→ REQUIRED WORK
A. Answer these questions from the text on the Presbytery of Newton.
(i) How many member churches does the Presbytery of Newton currently include?
(ii) On what road and in what town are the presbytery's offices located?
(iii) How many full-time pastors did the original 24 congregations share?
B. Return the stretch of the Presbytery of Newton text from "Aside from these" through "Township, New Jersey.", copied word for word.

→ SOURCE TEXT

The Presbytery of Newton is a regional governing body for Presbyterian congregations located in northwestern New Jersey and affiliated with the Presbyterian Church (USA).  Established in 1817 to oversee congregations in northwestern New Jersey and northeastern Pennsylvania, the Presbytery of Newton currently includes 59 member churches located in the counties of Sussex, Morris, Warren and Hunterdon.  The Presbytery of Newton is one of 22 presbyteries that comprise the Synod of the Northeast, which oversees 1,130 churches in New Jersey, New York, and the New England states.

A presbytery is a confederation of congregations united and accountable for management of church affairs in local region. It makes decisions regarding these affairs often as a quasi-representative body, or committee, with members representing each congregation—typically the minister and an elder 'commissioned' from each parish.  This body often includes additional representatives that include other clergy not affiliated with a congregation such as theological college professors, chaplains, and retired ministers.

Aside from these 59 member churches and the presbytery's various mission projects (domestic and overseas), the Presbytery of Newton is also connected to the Johnsonburg Camp and Retreat Center in Johnsonburg, New Jersey, and a private preparatory school, Blair Academy in Blairstown, New Jersey.  Its offices are located on State Route 10 in Randolph Township, New Jersey.

History
The Presbytery of Newton was created in October 1817 during a convention of the Synod of New York and New Jersey in October 1817.  It was decided to divide the northern territory of the Presbytery of New Brunswick into a new presbytery. The original boundary of the Presbytery of Newton was determined to run from the Delaware River north of Lambertville, New Jersey, including all of Hunterdon, Morris and Sussex Counties (which then included present-day Warren County and stretched west to the ridge of the Pocono Mountains in Pennsylvania including most of Northampton and Monroe counties.  At that time, the Presbytery of Newton included 24 churches—in New Jersey the congregations at Knowlton, Hardwick, Marksboro, Newton, Hackettstown, German Valley, Fox Hill, Lamington, Baskingridge, Bethlehem, Kingwood, Alexandria, Greenwich, Harmony, Oxford, Mansfield, Pleasant Grove, Flemington, Amwell 1st and 2nd; and in Pennsylvania 4 congregations at Easton, Lower Mount bethel, Upper Mount Bethel and Smithfield.  These 24 congregations shared 9 full-time pastors.  Several of the congregations stemmed from ethnic German congregations, including German Valley and Knowlton—communities that were first settled by Palatine Germans and affiliated with either the German Reformed or Lutheran faiths. In 1823, a German and Dutch Reformed congregation at Stillwater (founded in 1769) was received by the Presbytery.

→ DATA PROVIDED
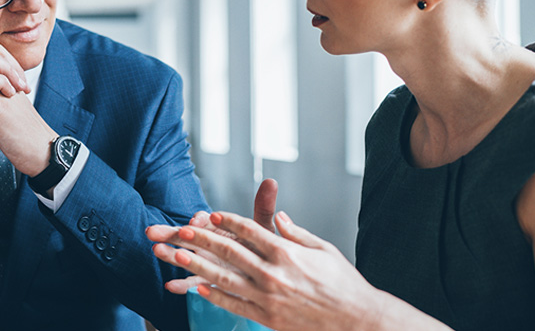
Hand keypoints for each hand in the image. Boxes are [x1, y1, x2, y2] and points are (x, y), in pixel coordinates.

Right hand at [146, 178, 279, 293]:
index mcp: (219, 228)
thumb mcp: (263, 228)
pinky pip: (192, 283)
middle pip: (186, 236)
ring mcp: (206, 261)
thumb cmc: (262, 247)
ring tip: (157, 251)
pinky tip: (170, 287)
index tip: (196, 220)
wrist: (264, 271)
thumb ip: (263, 207)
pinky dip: (181, 285)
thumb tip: (270, 182)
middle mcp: (209, 243)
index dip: (200, 220)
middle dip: (170, 233)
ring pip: (185, 257)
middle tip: (153, 231)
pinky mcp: (207, 279)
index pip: (206, 221)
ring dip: (170, 255)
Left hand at [151, 210, 387, 330]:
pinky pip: (235, 305)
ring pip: (225, 279)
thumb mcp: (323, 249)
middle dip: (203, 239)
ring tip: (178, 257)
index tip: (211, 214)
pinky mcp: (267, 317)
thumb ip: (296, 232)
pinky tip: (199, 288)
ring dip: (198, 266)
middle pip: (230, 252)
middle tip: (181, 230)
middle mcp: (274, 273)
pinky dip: (216, 297)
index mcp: (287, 252)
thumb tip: (279, 216)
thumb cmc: (343, 282)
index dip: (228, 221)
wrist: (356, 320)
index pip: (250, 230)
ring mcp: (268, 297)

→ SET OF ANSWERS
A.
(i) 59
(ii) State Route 10 in Randolph Township, New Jersey
(iii) 9

B.
Aside from these 59 member churches and the presbytery's various mission projects (domestic and overseas), the Presbytery of Newton is also connected to the Johnsonburg Camp and Retreat Center in Johnsonburg, New Jersey, and a private preparatory school, Blair Academy in Blairstown, New Jersey.  Its offices are located on State Route 10 in Randolph Township, New Jersey.